# How do precision differential levels achieve such high accuracy

As you do, I was watching a video about levelling granite surface plates used in precision machine shops and labs. They're ground and lapped to a high level of flatness (I think AA plates are flat to within around 0.005mm) and a key tool for this process is a set of electronic differential levels like these.

These devices are used to measure the relative inclination of different parts of the plate and the paths are integrated to give a map of global roughness across the plate. The manufacturers of these levels claim that they can measure .1 arcseconds repeatably. If I did the maths right, across a 1m surface plate that corresponds to vertical displacement of 4.8e-7m.

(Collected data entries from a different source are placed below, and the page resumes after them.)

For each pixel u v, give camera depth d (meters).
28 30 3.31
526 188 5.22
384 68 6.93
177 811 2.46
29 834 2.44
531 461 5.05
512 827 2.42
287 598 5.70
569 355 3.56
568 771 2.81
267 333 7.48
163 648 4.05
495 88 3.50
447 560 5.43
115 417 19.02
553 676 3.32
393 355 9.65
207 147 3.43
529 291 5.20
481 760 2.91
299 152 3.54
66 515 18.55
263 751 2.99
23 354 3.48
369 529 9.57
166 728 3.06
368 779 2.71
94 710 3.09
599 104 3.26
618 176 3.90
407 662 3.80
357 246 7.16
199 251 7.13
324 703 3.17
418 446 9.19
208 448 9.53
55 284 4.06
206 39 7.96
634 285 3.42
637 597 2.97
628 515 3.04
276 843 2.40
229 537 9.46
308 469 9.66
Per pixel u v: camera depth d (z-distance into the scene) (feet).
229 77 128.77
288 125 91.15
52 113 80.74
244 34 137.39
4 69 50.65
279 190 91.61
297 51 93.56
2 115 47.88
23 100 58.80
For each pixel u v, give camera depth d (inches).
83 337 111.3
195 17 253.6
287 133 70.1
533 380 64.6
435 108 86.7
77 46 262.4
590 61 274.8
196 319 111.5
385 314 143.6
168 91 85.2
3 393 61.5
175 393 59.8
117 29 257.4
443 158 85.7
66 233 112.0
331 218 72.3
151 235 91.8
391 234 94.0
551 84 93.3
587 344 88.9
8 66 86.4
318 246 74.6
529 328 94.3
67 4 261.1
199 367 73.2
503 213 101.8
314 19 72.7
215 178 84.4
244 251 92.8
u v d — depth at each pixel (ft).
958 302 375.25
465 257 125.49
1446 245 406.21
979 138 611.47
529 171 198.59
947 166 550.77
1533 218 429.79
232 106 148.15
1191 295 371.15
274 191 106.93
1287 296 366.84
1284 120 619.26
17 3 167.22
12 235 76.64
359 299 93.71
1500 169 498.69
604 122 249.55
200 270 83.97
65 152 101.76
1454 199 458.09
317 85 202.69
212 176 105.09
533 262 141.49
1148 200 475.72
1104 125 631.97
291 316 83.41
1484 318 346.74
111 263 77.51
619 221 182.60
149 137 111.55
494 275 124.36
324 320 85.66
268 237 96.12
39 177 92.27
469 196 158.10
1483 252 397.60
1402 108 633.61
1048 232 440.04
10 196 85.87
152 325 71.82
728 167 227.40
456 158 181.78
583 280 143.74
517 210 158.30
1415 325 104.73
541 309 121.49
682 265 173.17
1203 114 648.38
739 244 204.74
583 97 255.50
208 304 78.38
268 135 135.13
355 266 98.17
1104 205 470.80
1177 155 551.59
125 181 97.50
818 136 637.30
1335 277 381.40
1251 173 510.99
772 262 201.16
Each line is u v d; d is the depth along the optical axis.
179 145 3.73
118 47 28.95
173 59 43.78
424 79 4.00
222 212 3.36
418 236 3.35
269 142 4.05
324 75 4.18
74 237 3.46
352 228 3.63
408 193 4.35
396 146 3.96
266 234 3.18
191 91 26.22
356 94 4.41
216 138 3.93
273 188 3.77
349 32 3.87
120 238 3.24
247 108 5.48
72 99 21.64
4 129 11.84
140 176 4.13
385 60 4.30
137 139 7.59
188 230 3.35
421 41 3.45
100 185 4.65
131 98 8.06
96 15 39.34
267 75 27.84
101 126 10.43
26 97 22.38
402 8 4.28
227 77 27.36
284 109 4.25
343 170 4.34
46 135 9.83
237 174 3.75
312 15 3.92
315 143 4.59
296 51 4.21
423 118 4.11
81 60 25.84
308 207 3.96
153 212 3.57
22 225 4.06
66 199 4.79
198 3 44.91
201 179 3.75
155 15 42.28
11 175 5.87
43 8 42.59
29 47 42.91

My question is, how do these things work? I'm not electronic engineer but I assume each unit contains a (hinged or flexible) pendulum ~0.1m in length with capacitive plates on both sides charged from an AC source. As the pendulum flexes or rotates around the hinge, the relative change in capacitance between the plates on either side would result in a voltage difference between the two capacitors that you could then feed into an amplifier to measure the change in pendulum displacement and thus the change in the orientation of the level. Combine this with another level as shown in the video and you can measure the relative change in orientation between the units.

I've left some of the maths in here for you lot to enjoy working out for yourselves but if anyone has an idea of what the circuitry looks like inside these things, I'd like to know whether my assumption was even close. I've been playing around with a circuit sim to try and build something that can measure very small changes in relative capacitance but alas, I've got nothing that really works.